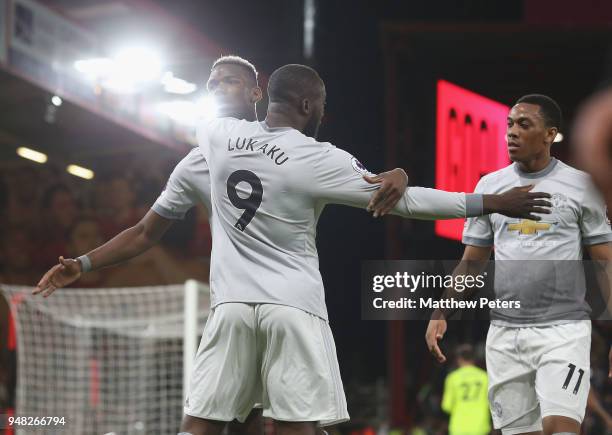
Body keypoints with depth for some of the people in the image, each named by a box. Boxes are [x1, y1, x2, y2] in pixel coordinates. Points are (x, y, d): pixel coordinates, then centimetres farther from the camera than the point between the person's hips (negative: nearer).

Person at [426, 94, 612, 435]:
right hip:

=== PROBLEM TO SOLVE ===
Drop the images; restate the listing exactly.

=== RESULT OF THIS EXERCISE ===
Body keypoints with depth for some of the people in the image, each named by a box. Boxes are [x1, y1, x2, y2] in pixel coordinates. Points are (x, y, d): pixel coordinates, then centimetres farther from the camera than the point between the person's hips (negative: nearer).

Person at [426, 94, 612, 435]:
right hip:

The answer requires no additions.